Work to be completed. Write out the brand-name jokes word for word, from "He said.. Before" to "believed in God.".

Provided passage.
There was a fight in the local petrol station last night.
Six people were arrested in Total!
Unsuccessfully tried to sue British Airways for losing my luggage. I lost my case.
I got stopped by the security guard at Curry's today.
He said.. Before I search you.. have you got anything sharp in your pockets..
I said no, only Sony and Panasonic. 😆
My mate Alan drives a Wagon delivering Cosmetics..
We call him Lorry Al..😀
I'm not good at deciding on colognes and clothing, so I'll ask my friend Tommy.
Hilfiger it out!!!!!!
How do you make a Kleenex dance?
Put a little boogie in it.
I was at 711 and a guy asked me if I believed in God.
I'm buying dinner at 711,homie.I don't even believe in myself.
2 blondes in a pub when a handsome young man with dandruff walks in....
One blonde says "He needs head and shoulders"
The other blonde says "How do you give shoulders???
3 men were waiting outside the labor ward of the hospital. A nurse came out to tell the 1st man: "Congratulations. You are the father of twins." "Twins!" he exclaimed "How about that? I work for the Doublemint Chewing Gum Co.!" 5 mins later, a nurse came out to tell the 2nd man: "Congratulations. You are the father of triplets." "Triplets!" he said "What a coincidence! I work for the 3M Organization!" The 3rd man stood up & muttered: "I need some air. I work for 7-Up.
"What Dishwasher powder do you use?"
"Finish!"
"Oh sorry, Mitä Astianpesukone jauhe käytätte?"
If you own a Tesla and it gets stolen, does it become an Edison?
I got gas for $1.39 today. Unfortunately, it was at Taco Bell.
Q: How did Burger King get Dairy Queen Pregnant?
A: He forgot to wrap his whopper!
Nike has come out with a bra that aids virgin boys.
Just Undo It.
I sold all my Nike stock this afternoon.
It was a good run.
Quit my job at nike today. Just couldn't do it anymore.
- What did the chewing gum say to the adidas sneaker?
- I'm stuck on you!
- What shoes do secret agents wear?
- Adidas Sneakers.
- Why did Levi Strauss suffer from chronic diarrhea?
- It runs in his jeans.
What do you call a one-legged woman wearing Levi's?

Dataset records
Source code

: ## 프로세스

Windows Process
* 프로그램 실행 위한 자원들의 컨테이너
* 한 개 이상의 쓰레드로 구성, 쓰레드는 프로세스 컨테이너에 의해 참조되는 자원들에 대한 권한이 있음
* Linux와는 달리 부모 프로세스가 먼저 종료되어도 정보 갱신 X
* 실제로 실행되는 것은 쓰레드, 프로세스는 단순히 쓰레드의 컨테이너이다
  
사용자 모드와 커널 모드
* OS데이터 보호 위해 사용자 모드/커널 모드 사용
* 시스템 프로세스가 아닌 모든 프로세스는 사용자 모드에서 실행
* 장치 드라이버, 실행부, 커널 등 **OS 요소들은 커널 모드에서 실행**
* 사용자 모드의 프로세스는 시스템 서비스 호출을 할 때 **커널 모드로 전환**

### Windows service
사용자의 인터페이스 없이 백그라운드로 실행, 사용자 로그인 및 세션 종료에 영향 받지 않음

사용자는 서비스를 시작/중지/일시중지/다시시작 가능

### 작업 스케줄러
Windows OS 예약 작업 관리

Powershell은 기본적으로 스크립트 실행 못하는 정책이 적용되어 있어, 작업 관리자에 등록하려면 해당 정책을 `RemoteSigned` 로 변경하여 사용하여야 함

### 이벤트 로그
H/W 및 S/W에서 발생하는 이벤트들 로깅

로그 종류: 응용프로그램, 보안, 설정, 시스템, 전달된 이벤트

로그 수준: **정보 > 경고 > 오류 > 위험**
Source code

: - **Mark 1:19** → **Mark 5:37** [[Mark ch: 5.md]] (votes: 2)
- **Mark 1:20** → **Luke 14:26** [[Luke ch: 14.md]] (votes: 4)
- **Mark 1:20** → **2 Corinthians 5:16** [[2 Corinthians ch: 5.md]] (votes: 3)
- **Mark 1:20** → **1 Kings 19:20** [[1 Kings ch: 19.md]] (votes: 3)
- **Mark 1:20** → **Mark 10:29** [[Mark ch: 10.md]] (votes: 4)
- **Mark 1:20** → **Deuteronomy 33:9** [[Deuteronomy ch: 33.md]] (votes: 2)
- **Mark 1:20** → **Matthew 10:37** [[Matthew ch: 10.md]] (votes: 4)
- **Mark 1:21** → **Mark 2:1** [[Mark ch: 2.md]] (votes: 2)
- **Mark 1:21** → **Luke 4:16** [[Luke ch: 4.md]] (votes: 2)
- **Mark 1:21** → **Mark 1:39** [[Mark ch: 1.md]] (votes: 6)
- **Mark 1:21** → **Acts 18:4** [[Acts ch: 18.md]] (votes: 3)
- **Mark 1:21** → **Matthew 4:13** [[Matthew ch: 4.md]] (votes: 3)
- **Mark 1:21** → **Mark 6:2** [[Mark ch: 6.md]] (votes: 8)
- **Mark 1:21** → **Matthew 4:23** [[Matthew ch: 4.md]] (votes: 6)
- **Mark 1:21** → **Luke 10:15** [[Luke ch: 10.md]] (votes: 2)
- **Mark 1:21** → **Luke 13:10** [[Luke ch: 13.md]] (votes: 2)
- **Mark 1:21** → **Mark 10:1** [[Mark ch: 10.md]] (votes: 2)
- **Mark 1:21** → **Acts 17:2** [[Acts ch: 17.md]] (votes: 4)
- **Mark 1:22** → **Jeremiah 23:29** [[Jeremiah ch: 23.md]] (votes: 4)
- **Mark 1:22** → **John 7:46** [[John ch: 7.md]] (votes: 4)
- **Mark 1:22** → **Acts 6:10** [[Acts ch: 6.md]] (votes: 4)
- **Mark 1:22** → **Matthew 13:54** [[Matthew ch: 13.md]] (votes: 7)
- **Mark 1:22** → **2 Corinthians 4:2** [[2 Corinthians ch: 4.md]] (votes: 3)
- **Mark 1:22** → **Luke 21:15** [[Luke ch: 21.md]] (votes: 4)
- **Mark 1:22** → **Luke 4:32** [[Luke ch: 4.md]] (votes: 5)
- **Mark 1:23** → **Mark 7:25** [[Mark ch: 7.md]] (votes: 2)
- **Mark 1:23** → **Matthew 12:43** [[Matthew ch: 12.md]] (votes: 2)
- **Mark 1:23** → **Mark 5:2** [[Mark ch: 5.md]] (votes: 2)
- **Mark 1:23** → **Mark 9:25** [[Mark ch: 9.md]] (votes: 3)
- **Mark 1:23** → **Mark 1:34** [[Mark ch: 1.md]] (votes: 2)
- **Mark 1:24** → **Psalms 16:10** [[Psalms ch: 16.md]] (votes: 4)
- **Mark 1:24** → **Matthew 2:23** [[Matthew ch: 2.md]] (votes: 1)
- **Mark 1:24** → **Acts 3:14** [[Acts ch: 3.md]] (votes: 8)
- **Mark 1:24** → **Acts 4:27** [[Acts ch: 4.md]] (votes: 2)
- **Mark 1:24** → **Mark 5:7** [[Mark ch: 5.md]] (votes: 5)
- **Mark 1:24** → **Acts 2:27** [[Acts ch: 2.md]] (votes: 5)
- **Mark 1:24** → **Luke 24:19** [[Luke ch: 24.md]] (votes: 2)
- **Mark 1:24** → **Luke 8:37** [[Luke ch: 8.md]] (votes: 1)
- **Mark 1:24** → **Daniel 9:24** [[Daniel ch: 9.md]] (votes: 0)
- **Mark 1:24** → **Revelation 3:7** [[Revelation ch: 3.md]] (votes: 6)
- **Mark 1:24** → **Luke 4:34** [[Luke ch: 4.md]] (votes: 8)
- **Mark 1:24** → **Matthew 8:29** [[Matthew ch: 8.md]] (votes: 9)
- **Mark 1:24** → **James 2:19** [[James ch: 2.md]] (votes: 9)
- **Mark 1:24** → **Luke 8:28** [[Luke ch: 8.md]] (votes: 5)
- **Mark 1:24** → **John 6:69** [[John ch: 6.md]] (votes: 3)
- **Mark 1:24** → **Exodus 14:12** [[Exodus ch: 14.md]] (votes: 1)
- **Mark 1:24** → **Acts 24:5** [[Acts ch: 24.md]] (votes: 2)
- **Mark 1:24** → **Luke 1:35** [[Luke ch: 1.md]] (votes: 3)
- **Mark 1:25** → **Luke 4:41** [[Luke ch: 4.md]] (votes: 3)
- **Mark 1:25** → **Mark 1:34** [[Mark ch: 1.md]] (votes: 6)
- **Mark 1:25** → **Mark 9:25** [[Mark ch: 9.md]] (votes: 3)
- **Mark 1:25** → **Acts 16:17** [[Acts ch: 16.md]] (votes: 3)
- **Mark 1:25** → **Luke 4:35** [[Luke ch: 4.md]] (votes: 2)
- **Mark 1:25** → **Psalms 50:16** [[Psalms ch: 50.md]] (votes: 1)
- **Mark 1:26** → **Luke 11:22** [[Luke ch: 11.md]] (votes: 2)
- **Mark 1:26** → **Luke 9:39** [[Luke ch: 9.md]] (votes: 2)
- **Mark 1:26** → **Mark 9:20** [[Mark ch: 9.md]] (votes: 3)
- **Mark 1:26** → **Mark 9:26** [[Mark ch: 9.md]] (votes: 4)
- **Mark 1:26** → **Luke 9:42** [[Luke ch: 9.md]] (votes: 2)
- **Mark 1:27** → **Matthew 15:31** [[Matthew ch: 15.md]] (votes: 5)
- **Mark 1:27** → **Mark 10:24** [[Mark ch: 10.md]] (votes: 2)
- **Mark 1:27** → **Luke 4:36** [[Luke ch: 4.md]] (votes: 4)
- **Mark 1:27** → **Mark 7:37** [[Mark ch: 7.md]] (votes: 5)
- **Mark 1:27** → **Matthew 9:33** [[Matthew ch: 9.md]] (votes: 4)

Final answer.
He said.. Before I search you.. have you got anything sharp in your pockets..
I said no, only Sony and Panasonic. 😆
My mate Alan drives a Wagon delivering Cosmetics..
We call him Lorry Al..😀
I'm not good at deciding on colognes and clothing, so I'll ask my friend Tommy.
Hilfiger it out!!!!!!
How do you make a Kleenex dance?
Put a little boogie in it.
I was at 711 and a guy asked me if I believed in God.